#### TASK DIRECTIONS
Retype exactly the lines from the one containing "- Scale Your" through the last line of the records below, including both, and leave out any pictures.

___ SUPPLIED DATA

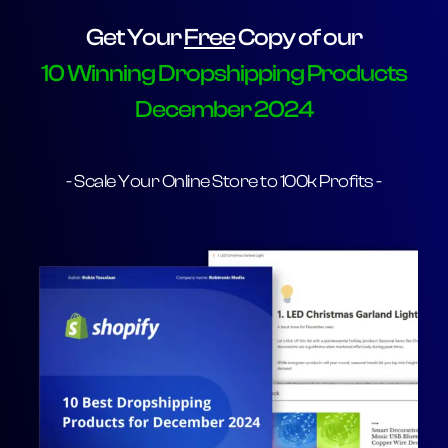
Get Your
Free
Copy of our
10 Winning Dropshipping Products
December 2024
- Scale Your Online Store to 100k Profits -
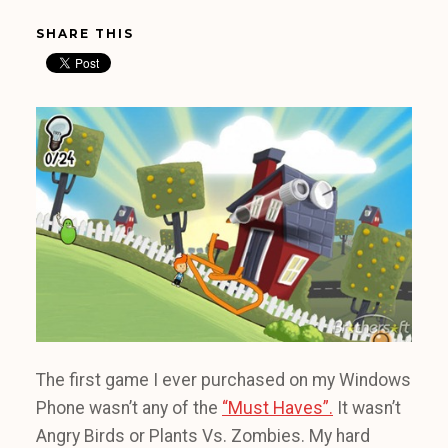
SHARE THIS
The first game I ever purchased on my Windows
Phone wasn’t any of the
“Must Haves”.
It wasn’t
Angry Birds or Plants Vs. Zombies. My hard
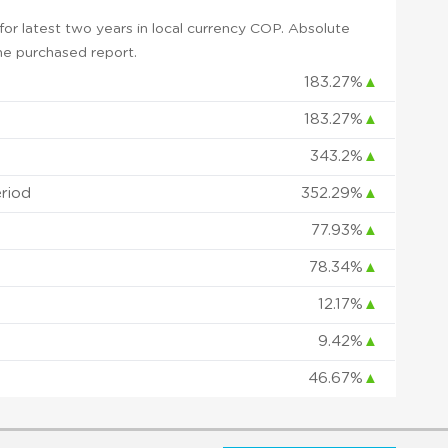
or latest two years in local currency COP. Absolute
 the purchased report.
183.27%
▲
183.27%
▲
343.2%
▲
eriod
352.29%
▲
77.93%
▲
78.34%
▲
12.17%
▲
9.42%
▲
46.67%
▲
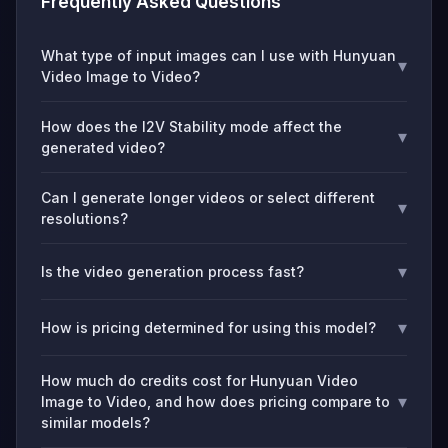
Frequently Asked Questions
What type of input images can I use with Hunyuan
▾
Video Image to Video?
How does the I2V Stability mode affect the
▾
generated video?
Can I generate longer videos or select different
▾
resolutions?
▾
Is the video generation process fast?
▾
How is pricing determined for using this model?
How much do credits cost for Hunyuan Video
▾
Image to Video, and how does pricing compare to
similar models?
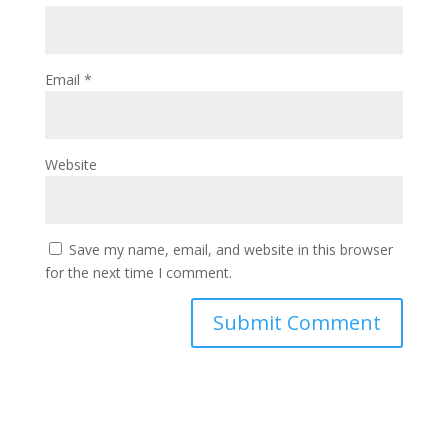
Email
*
Website
Save my name, email, and website in this browser
for the next time I comment.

______

#### ANSWER BOX
- Scale Your Online Store to 100k Profits -
SHARE THIS
The first game I ever purchased on my Windows
Phone wasn’t any of the
“Must Haves”.
It wasn’t
Angry Birds or Plants Vs. Zombies. My hard
or latest two years in local currency COP. Absolute
 the purchased report.
183.27%
▲
183.27%
▲
343.2%
▲
eriod
352.29%
▲
77.93%
▲
78.34%
▲
12.17%
▲
9.42%
▲
46.67%
▲
Frequently Asked Questions
What type of input images can I use with Hunyuan
▾
Video Image to Video?
How does the I2V Stability mode affect the
▾
generated video?
Can I generate longer videos or select different
▾
resolutions?
▾
Is the video generation process fast?
▾
How is pricing determined for using this model?
How much do credits cost for Hunyuan Video
▾
Image to Video, and how does pricing compare to
similar models?
Email
*
Website
Save my name, email, and website in this browser
for the next time I comment.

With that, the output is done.